Colocado em 28. Fevereiro 2020 In leigos e família

Para não nos resignarmos a uma Igreja de poucos

Entrevista a Lucía Abril e Javi Nieves, Instituto de Famílias de Schoenstatt, Espanha •

É a hora de vocês, de homens e mulheres comprometidos no mundo da cultura, da política, da indústria… que com o seu modo de viver sejam capazes de levar a novidade e a alegria do Evangelho onde quer que estejam” lê-se na mensagem enviada através do Cardeal Ricardo Blázquez Pérez, Presidente da Conferência Episcopal Espanhola, ao Congresso Nacional dos Leigos, que se realizou em Madrid (Espanha) de 14 a 16 de Fevereiro, com o tema: “Povo de Deus em saída”. A sua mensagem ao Congresso, no qual participam cerca de 16 schoenstatteanos de Espanha, vai no mesmo sentido do discurso do dia 25 de Janeiro, à Rota Romana, que há algum tempo nos move e desperta intercâmbios enriquecedores. —

Um dos oradores do Congresso de Leigos em Madrid (ES) foi Javi Nieves, jornalista da rede COPE, que nos aconselhou sobre o relançamento de schoenstatt.org em 2015; juntamente com a sua esposa, Lúcia Abril, membros do Instituto das Famílias de Schoenstatt.
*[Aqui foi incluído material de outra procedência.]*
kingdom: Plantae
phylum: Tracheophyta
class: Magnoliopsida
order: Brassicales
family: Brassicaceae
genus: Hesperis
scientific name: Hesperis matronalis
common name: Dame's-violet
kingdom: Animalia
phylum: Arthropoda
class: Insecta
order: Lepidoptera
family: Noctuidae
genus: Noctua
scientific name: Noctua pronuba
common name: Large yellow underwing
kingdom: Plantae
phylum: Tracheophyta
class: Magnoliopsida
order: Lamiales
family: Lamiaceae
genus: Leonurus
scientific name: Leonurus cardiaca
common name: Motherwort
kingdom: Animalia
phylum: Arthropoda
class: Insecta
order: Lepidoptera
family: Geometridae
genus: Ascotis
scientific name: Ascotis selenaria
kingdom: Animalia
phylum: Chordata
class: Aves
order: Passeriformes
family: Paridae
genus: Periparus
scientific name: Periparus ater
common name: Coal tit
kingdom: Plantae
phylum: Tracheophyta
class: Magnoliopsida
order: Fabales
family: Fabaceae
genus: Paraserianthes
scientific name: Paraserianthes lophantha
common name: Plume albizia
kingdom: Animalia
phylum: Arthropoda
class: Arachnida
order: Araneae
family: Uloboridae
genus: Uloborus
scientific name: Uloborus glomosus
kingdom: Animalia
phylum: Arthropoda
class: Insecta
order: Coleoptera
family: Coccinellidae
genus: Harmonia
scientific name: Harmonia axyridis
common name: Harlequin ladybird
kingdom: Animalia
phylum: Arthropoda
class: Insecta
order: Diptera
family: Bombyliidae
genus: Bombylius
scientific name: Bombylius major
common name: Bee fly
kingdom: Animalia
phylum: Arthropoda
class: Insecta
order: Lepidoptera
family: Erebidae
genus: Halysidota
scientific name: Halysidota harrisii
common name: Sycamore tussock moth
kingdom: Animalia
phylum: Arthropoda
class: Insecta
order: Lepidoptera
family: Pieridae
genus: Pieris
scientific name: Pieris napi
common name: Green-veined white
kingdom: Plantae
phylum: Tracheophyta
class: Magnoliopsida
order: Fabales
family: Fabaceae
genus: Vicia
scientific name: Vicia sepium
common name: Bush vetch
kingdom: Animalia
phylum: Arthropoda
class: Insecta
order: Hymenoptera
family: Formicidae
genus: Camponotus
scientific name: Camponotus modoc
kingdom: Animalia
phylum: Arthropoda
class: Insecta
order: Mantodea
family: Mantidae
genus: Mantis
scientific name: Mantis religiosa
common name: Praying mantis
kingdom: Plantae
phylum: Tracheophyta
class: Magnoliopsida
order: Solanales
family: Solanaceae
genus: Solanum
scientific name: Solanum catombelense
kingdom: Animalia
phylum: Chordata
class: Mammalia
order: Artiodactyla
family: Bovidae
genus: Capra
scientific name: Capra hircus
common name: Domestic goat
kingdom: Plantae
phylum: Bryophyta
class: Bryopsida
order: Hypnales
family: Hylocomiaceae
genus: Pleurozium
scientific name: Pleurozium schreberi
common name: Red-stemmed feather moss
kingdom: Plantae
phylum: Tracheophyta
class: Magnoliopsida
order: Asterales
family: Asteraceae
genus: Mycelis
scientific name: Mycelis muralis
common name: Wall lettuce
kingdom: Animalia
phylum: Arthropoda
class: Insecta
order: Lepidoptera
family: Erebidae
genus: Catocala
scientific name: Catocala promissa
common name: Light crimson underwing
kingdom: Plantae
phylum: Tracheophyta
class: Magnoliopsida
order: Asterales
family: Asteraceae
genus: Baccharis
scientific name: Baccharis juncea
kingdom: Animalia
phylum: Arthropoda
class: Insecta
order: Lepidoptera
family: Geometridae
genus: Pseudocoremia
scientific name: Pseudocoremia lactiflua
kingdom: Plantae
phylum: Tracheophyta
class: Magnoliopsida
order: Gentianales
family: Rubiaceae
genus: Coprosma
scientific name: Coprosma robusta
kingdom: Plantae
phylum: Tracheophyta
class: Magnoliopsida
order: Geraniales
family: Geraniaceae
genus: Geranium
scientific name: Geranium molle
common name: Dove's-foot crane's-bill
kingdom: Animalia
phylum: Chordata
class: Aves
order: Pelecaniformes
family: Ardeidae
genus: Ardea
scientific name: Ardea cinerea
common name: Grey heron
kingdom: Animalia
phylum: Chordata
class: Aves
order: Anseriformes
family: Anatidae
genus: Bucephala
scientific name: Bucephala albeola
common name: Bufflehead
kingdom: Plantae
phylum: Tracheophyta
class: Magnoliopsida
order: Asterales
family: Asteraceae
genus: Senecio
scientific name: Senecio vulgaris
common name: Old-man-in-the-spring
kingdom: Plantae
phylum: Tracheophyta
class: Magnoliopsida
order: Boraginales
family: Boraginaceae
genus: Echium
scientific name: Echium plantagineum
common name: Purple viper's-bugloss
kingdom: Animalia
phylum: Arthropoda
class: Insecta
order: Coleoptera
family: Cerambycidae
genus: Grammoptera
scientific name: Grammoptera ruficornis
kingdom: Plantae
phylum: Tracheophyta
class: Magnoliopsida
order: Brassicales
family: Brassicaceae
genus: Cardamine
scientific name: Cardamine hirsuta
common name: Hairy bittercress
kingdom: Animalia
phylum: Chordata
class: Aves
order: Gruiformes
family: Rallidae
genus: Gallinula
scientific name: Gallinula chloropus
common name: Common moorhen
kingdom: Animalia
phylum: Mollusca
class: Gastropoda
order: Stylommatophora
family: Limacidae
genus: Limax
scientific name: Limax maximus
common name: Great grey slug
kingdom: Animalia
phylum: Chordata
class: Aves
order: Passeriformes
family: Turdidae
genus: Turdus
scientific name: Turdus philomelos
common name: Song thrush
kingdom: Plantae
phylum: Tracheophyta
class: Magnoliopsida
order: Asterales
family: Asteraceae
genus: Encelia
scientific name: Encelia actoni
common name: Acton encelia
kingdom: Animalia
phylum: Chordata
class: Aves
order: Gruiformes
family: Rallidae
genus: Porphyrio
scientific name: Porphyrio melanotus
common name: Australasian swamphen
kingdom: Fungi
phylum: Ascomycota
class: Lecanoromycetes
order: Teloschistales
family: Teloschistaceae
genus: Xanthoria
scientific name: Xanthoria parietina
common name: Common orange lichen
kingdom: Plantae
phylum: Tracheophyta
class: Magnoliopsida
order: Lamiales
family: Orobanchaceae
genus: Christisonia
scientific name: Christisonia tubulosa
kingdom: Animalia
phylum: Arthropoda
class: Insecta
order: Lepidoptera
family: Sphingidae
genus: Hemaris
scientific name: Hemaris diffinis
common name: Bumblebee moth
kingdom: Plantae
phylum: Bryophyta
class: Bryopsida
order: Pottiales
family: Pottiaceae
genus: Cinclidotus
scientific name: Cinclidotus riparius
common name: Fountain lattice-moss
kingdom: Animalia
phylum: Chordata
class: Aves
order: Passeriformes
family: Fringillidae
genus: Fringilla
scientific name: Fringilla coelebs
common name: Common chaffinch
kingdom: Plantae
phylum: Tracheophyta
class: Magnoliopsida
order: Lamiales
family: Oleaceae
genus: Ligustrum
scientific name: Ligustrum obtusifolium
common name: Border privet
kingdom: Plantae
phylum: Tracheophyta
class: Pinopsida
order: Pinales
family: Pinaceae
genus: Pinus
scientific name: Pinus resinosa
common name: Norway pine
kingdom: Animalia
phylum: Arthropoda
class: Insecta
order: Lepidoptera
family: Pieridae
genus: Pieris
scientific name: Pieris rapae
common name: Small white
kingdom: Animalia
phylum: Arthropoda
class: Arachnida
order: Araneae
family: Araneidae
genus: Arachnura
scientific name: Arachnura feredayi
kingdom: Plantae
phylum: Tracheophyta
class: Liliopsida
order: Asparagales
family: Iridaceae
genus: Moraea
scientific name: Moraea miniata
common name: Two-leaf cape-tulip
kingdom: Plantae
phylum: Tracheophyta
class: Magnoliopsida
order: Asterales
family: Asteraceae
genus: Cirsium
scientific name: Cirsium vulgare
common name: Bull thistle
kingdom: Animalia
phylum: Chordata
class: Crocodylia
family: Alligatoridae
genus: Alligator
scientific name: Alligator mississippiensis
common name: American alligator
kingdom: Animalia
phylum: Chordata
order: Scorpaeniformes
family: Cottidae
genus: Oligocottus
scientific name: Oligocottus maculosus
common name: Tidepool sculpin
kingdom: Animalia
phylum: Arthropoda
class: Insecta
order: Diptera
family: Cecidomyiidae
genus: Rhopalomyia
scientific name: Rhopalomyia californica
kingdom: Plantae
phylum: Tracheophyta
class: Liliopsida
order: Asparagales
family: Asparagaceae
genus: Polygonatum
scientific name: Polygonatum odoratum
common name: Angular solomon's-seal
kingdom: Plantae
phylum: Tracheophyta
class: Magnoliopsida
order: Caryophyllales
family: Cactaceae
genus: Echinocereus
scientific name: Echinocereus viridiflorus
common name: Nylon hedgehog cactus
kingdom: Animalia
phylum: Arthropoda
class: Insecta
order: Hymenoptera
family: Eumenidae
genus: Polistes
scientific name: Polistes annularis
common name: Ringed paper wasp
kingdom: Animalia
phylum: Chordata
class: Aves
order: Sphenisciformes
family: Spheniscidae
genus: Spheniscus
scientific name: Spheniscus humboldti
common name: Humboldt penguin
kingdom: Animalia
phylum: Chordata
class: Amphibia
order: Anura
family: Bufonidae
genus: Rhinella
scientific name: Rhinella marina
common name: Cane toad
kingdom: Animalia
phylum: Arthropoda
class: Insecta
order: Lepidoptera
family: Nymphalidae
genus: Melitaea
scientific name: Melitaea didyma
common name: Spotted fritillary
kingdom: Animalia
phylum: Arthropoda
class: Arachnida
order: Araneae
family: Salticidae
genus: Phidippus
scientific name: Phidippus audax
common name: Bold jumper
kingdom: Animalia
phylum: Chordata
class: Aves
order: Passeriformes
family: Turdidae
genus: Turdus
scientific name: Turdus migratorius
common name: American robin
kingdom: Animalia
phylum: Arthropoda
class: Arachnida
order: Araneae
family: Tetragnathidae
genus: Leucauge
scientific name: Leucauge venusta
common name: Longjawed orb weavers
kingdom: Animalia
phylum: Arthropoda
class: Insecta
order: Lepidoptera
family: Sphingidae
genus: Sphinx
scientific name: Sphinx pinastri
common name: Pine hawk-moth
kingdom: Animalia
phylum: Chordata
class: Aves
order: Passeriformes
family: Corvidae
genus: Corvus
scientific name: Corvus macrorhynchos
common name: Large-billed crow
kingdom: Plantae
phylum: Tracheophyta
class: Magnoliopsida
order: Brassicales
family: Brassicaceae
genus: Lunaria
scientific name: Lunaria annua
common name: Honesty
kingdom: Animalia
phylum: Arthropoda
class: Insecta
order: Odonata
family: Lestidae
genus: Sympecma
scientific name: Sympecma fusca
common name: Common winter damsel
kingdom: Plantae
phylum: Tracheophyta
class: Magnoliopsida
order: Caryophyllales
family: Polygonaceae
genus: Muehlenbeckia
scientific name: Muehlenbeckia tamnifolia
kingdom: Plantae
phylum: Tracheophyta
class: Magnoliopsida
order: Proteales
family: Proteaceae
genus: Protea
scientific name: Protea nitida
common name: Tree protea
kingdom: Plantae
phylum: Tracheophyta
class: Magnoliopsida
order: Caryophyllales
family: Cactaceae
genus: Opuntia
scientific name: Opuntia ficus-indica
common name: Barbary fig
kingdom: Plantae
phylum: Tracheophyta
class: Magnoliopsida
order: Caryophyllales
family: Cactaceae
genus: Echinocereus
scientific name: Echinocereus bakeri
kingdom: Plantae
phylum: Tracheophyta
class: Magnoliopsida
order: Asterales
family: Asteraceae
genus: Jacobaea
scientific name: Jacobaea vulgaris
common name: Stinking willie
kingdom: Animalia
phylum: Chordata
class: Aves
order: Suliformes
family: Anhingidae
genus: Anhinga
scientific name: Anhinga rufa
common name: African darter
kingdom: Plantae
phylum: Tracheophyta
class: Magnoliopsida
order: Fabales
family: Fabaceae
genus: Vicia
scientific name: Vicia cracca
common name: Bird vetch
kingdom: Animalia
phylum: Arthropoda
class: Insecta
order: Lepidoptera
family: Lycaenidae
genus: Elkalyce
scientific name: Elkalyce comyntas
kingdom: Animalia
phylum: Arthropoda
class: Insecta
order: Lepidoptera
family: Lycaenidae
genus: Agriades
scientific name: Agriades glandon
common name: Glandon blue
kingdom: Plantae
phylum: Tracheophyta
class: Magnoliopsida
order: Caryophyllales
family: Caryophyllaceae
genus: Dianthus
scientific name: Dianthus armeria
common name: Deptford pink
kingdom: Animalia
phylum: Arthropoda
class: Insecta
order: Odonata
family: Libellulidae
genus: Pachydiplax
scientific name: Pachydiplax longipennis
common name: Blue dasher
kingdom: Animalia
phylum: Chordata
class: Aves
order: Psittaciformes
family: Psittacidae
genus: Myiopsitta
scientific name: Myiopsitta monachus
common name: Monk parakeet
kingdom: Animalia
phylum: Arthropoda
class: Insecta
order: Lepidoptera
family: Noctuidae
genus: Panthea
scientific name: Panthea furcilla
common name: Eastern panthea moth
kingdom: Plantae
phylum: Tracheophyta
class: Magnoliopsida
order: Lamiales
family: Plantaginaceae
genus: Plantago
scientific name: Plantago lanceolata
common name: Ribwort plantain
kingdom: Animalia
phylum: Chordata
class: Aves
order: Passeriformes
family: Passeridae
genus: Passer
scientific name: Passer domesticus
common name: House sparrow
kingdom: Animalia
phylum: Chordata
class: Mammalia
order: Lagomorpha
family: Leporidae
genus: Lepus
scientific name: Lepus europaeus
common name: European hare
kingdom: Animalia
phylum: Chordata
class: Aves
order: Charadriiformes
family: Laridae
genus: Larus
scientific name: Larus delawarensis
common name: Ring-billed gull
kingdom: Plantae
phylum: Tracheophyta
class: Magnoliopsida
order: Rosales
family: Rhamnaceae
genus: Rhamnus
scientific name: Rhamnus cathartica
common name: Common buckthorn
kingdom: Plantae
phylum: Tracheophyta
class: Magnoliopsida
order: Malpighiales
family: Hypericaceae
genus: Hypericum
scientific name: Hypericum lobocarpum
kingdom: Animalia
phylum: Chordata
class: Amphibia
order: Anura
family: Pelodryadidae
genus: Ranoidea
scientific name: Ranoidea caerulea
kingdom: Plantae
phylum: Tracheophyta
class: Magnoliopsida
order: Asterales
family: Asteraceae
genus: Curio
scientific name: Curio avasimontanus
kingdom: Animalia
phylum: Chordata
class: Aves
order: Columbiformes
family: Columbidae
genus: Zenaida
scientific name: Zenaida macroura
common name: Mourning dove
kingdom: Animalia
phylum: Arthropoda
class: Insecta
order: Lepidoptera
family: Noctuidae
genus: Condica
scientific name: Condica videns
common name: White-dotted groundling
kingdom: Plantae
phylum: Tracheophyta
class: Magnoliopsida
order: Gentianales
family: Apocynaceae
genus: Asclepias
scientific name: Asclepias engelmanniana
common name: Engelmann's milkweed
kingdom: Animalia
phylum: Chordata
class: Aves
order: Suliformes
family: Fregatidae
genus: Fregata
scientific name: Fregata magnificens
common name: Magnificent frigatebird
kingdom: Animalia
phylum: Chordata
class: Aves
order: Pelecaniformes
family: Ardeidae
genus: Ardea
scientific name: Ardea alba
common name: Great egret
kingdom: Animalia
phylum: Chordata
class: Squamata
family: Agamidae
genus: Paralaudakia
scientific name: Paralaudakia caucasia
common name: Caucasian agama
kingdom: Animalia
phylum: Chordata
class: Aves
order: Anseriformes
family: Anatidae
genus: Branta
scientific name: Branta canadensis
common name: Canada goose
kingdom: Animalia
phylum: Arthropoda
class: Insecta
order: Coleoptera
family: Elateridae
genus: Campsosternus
Estamos muito gratos por poder entrevistar ambos sobre alguns dos temas do discurso do Papa Francisco, o papel dos leigos e o papel dos casais na Pastoral de hoje e o que o Espírito Santo desperta no Povo de Deus durante estes dias.

 

Javi Nieves (à direita) no Congresso Nacional de Leigos em Madrid, Espanha, 16/2/2020

 

O Papa Francisco uma vez mais (no seu discurso à Rota Romana) enfatiza a importância do “trabalho pastoral do catecumenado pré e pós-matrimonial”. Além disso, salienta que faz falta que os casais se encarreguem desta Pastoral. Qual é a vossa experiência? A responsabilidade dos casais pela Pastoral de Noivos é algo habitual no vosso ambiente, ou mesmo uma coisa única ou rara?

Concordamos plenamente que é necessário que haja casais que se encarreguem deste trabalho pastoral. Em Schoenstatt, graças a Deus, os casais têm uma grande presença e é muito comum que trabalhem, tanto na pastoral de noivos como na dos jovens casais. Na nossa paróquia também encontramos muitos casais que trabalham nestas duas áreas

Quais são as reacções dos noivos ou dos jovens casais ao estarem com um casal ou casais na Pastoral pré-matrimonial?

O facto de os casais poderem encarregar-se dos grupos para noivos ou jovens casais é algo que é muito enriquecedor. A nossa experiência foi maravilhosa nesse sentido, pois se oferece uma visão muito real do casamento, ajudando-os a sentir que podem realmente ser felizes no seu casamento. É uma realidade que, hoje em dia, o casamento está muito desvirtuado, e poder encontrar casais felizes, unidos e que souberam superar as dificuldades através do amor, é muito estimulante.

No seu discurso à Rota Romana, o Santo Padre, a partir do exemplo do casamento de Priscilla e Áquila, diz que “os casais, que o Espírito certamente continua a encorajar, devem estar prontos “a sair de si mesmos e a abrir-se aos outros, a viver a proximidade, o estilo de viver juntos, que transforma toda relação inter-pessoal numa experiência de fraternidade”. Como é vivida essa atitude no trabalho apostólico que vocês fazem como casais?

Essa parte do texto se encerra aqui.